(TASK DESCRIPTION) Transcribe each line of the data below with every field name and value unchanged.

[Extracted records]
^^^^^^^^^^^^^^^^

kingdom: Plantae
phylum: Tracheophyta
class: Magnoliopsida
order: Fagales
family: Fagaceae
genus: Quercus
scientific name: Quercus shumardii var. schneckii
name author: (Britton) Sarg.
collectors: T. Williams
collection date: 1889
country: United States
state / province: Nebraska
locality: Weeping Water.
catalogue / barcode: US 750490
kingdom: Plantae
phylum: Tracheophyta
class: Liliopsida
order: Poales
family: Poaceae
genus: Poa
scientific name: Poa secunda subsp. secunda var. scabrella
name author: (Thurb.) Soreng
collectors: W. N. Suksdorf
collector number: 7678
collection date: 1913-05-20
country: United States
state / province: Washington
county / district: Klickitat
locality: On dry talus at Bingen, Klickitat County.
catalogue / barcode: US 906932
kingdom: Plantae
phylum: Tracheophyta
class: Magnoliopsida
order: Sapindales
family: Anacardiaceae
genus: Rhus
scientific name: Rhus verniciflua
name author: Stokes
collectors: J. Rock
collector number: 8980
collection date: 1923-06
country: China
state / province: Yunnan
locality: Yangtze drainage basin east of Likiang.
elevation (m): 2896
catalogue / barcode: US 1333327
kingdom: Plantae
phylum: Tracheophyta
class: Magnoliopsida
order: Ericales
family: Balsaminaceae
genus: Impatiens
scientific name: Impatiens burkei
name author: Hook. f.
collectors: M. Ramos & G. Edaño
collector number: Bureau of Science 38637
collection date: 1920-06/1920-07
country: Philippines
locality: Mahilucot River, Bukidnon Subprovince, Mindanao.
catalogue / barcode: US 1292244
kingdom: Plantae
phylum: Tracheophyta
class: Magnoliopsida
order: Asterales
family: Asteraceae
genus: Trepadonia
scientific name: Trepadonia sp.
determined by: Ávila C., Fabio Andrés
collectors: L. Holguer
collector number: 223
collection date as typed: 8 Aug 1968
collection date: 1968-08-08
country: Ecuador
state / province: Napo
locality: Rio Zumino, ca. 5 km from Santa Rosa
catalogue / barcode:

^^^^^^^^^^^^^^^^

(CORRECT ANSWER)
kingdom: Plantae
phylum: Tracheophyta
class: Magnoliopsida
order: Fagales
family: Fagaceae
genus: Quercus
scientific name: Quercus shumardii var. schneckii
name author: (Britton) Sarg.
collectors: T. Williams
collection date: 1889
country: United States
state / province: Nebraska
locality: Weeping Water.
catalogue / barcode: US 750490
kingdom: Plantae
phylum: Tracheophyta
class: Liliopsida
order: Poales
family: Poaceae
genus: Poa
scientific name: Poa secunda subsp. secunda var. scabrella
name author: (Thurb.) Soreng
collectors: W. N. Suksdorf
collector number: 7678
collection date: 1913-05-20
country: United States
state / province: Washington
county / district: Klickitat
locality: On dry talus at Bingen, Klickitat County.
catalogue / barcode: US 906932
kingdom: Plantae
phylum: Tracheophyta
class: Magnoliopsida
order: Sapindales
family: Anacardiaceae
genus: Rhus
scientific name: Rhus verniciflua
name author: Stokes
collectors: J. Rock
collector number: 8980
collection date: 1923-06
country: China
state / province: Yunnan
locality: Yangtze drainage basin east of Likiang.
elevation (m): 2896
catalogue / barcode: US 1333327
kingdom: Plantae
phylum: Tracheophyta
class: Magnoliopsida
order: Ericales
family: Balsaminaceae
genus: Impatiens
scientific name: Impatiens burkei
name author: Hook. f.
collectors: M. Ramos & G. Edaño
collector number: Bureau of Science 38637
collection date: 1920-06/1920-07
country: Philippines
locality: Mahilucot River, Bukidnon Subprovince, Mindanao.
catalogue / barcode: US 1292244
kingdom: Plantae
phylum: Tracheophyta
class: Magnoliopsida
order: Asterales
family: Asteraceae
genus: Trepadonia
scientific name: Trepadonia sp.
determined by: Ávila C., Fabio Andrés
collectors: L. Holguer
collector number: 223
collection date as typed: 8 Aug 1968
collection date: 1968-08-08
country: Ecuador
state / province: Napo
locality: Rio Zumino, ca. 5 km from Santa Rosa
catalogue / barcode:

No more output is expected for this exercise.